▸ **Vorliegender Auszug**
╭──

In Österreich ist Osman Hadzikic seit seinem Abgang von der Admira im Vorjahr vom Radar der meisten Fans verschwunden.
Den 27-Jährigen zog es nach einem halben Jahr Vereinslosigkeit in seine zweite Heimat Bosnien zu Velez Mostar, dem Stadtrivalen von Zrijnski Mostar, jüngst Europacup-Gegner des LASK.
Kurz nach seiner Ankunft erkämpfte er sich dort den Status als Nummer eins, den er bis heute nicht mehr abgab, sondern eher noch mehr einzementierte. Den Ex-Austrianer hatten nach seinem Aus in der Südstadt viele schon abgeschrieben, rund zweieinhalb Jahre hatte er kein Erstligaspiel bestritten.
Doch seine Leistungen waren sogar so gut, dass der Doppelstaatsbürger im Juni für Bosniens Nationalteam auf Abruf nominiert wurde. Zum ÖFB dagegen hatte der frühere U21-Teamkeeper (noch) keinen Kontakt. "Es wäre eine Ehre" für die Rangnick-Elf aufzulaufen, stellt Hadzikic klar. Sollte es damit nichts werden, könnte er auch das bosnische Jersey überstreifen.
Im Interview spricht er über seine Gedanken über ein Ende seiner Profi-Laufbahn, wie er seine Zukunft sieht und die Besonderheiten Mostars.
LAOLA1: Du spielst seit Jänner diesen Jahres bei Velez Mostar. Der Klub gab dir eine Chance, nachdem dein Vertrag bei der Admira nicht mehr verlängert wurde. Bei Velez konntest du dich auf Anhieb durchsetzen. Für welche Rolle wurdest du dort geholt?

╰──

▸ **Fragen zum Text**
[1] Beantworten Sie anhand des Auszugs über Osman Hadzikic diese Fragen:
(a) Wie alt ist Osman Hadzikic?
(b) Zu welchem bosnischen Verein wechselte er?
(c) In welchem Monat wurde er für Bosniens Nationalteam auf Abruf nominiert?
[2] Entnehmen Sie dem Auszug über Osman Hadzikic wortgetreu die Passage, die mit „Doch seine Leistungen“ beginnt und mit „die Besonderheiten Mostars.“ endet.
Die Datensätze sind eigenständiges Material und stehen in keinem Zusammenhang mit dem Auszug.

▸ **Gezeigtes Material**
╭──

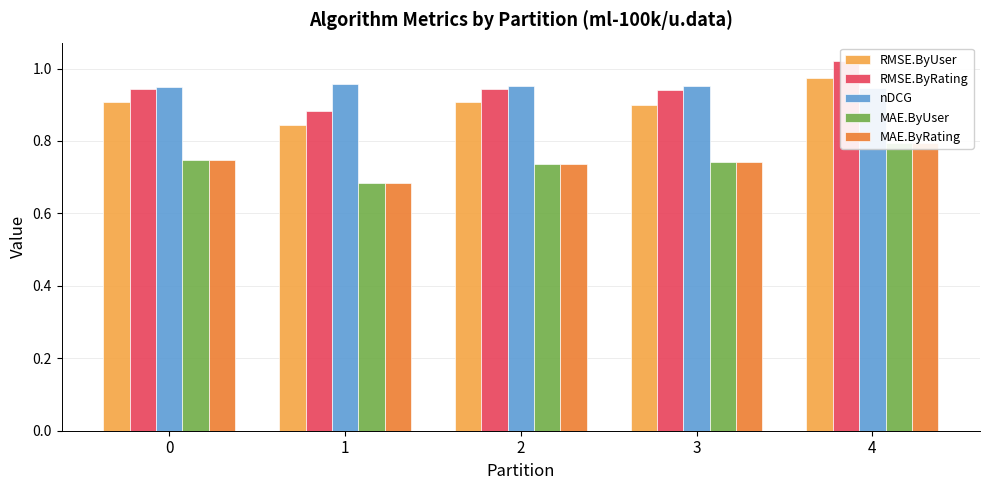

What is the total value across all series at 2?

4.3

╰──
╭──

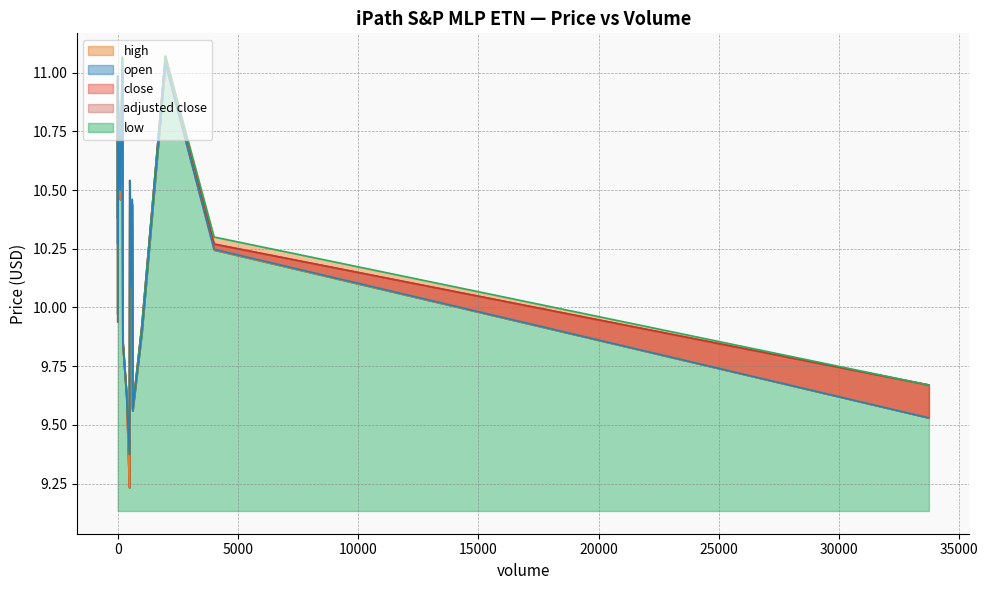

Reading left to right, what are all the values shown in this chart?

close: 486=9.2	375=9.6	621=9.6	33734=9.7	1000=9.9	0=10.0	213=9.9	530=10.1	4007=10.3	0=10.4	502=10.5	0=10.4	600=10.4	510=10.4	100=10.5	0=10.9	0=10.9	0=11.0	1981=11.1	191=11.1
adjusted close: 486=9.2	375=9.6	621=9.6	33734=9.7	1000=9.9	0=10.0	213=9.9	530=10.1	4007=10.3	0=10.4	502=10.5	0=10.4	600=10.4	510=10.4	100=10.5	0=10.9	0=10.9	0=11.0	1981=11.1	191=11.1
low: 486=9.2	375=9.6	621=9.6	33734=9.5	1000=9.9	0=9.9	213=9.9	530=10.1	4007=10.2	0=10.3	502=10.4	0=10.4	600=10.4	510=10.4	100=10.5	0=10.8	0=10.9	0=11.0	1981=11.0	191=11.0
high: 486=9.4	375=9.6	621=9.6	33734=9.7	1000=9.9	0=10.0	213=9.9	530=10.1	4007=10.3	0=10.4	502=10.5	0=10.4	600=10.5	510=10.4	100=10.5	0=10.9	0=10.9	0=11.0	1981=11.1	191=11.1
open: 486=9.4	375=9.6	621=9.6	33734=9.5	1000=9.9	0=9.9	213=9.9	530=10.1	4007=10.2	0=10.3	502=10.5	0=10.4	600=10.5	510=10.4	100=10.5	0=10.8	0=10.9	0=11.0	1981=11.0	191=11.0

╰──

▸ **Lösungen**
[1]
(a) Er ist 27 Jahre alt.
(b) Er wechselte zu Velez Mostar.
(c) Er wurde im Juni nominiert.

[2]
Doch seine Leistungen waren sogar so gut, dass der Doppelstaatsbürger im Juni für Bosniens Nationalteam auf Abruf nominiert wurde. Zum ÖFB dagegen hatte der frühere U21-Teamkeeper (noch) keinen Kontakt. "Es wäre eine Ehre" für die Rangnick-Elf aufzulaufen, stellt Hadzikic klar. Sollte es damit nichts werden, könnte er auch das bosnische Jersey überstreifen.
Im Interview spricht er über seine Gedanken über ein Ende seiner Profi-Laufbahn, wie er seine Zukunft sieht und die Besonderheiten Mostars.